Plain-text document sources
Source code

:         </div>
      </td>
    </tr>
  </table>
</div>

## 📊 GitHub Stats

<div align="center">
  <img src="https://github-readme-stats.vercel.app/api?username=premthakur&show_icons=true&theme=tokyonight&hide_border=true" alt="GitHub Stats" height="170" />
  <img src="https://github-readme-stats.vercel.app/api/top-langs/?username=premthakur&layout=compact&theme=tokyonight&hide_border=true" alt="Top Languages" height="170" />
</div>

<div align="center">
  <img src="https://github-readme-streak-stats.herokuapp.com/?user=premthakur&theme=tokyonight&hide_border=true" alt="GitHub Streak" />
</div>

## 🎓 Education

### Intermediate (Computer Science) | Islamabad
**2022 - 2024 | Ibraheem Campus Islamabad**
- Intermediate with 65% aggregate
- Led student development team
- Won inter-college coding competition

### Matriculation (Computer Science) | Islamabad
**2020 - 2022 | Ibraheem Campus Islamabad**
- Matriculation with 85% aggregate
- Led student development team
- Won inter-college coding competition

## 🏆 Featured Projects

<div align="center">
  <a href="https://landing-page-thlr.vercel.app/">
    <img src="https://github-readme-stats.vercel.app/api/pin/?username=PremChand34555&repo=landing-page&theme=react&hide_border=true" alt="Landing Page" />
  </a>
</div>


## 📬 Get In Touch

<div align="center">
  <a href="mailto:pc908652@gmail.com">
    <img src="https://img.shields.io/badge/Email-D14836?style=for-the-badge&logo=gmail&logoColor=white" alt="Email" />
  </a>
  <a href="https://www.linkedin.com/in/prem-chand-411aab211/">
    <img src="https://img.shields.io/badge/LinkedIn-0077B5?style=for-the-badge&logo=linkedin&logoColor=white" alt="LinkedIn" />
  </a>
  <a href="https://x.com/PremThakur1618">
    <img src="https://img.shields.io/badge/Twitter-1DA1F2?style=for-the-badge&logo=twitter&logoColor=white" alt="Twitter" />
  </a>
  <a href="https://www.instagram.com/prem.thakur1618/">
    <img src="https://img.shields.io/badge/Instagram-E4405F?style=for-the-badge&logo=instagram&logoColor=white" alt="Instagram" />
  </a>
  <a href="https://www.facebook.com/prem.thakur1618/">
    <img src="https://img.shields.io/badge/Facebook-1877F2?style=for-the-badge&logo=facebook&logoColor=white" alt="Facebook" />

_TASK GOAL_
Copy out the source text of every row above, character for character.

_EXERCISE RESULT_
Source code

:         </div>
      </td>
    </tr>
  </table>
</div>

## 📊 GitHub Stats

<div align="center">
  <img src="https://github-readme-stats.vercel.app/api?username=premthakur&show_icons=true&theme=tokyonight&hide_border=true" alt="GitHub Stats" height="170" />
  <img src="https://github-readme-stats.vercel.app/api/top-langs/?username=premthakur&layout=compact&theme=tokyonight&hide_border=true" alt="Top Languages" height="170" />
</div>

<div align="center">
  <img src="https://github-readme-streak-stats.herokuapp.com/?user=premthakur&theme=tokyonight&hide_border=true" alt="GitHub Streak" />
</div>

## 🎓 Education

### Intermediate (Computer Science) | Islamabad
**2022 - 2024 | Ibraheem Campus Islamabad**
- Intermediate with 65% aggregate
- Led student development team
- Won inter-college coding competition

### Matriculation (Computer Science) | Islamabad
**2020 - 2022 | Ibraheem Campus Islamabad**
- Matriculation with 85% aggregate
- Led student development team
- Won inter-college coding competition

## 🏆 Featured Projects

<div align="center">
  <a href="https://landing-page-thlr.vercel.app/">
    <img src="https://github-readme-stats.vercel.app/api/pin/?username=PremChand34555&repo=landing-page&theme=react&hide_border=true" alt="Landing Page" />
  </a>
</div>


## 📬 Get In Touch

<div align="center">
  <a href="mailto:pc908652@gmail.com">
    <img src="https://img.shields.io/badge/Email-D14836?style=for-the-badge&logo=gmail&logoColor=white" alt="Email" />
  </a>
  <a href="https://www.linkedin.com/in/prem-chand-411aab211/">
    <img src="https://img.shields.io/badge/LinkedIn-0077B5?style=for-the-badge&logo=linkedin&logoColor=white" alt="LinkedIn" />
  </a>
  <a href="https://x.com/PremThakur1618">
    <img src="https://img.shields.io/badge/Twitter-1DA1F2?style=for-the-badge&logo=twitter&logoColor=white" alt="Twitter" />
  </a>
  <a href="https://www.instagram.com/prem.thakur1618/">
    <img src="https://img.shields.io/badge/Instagram-E4405F?style=for-the-badge&logo=instagram&logoColor=white" alt="Instagram" />
  </a>
  <a href="https://www.facebook.com/prem.thakur1618/">
    <img src="https://img.shields.io/badge/Facebook-1877F2?style=for-the-badge&logo=facebook&logoColor=white" alt="Facebook" />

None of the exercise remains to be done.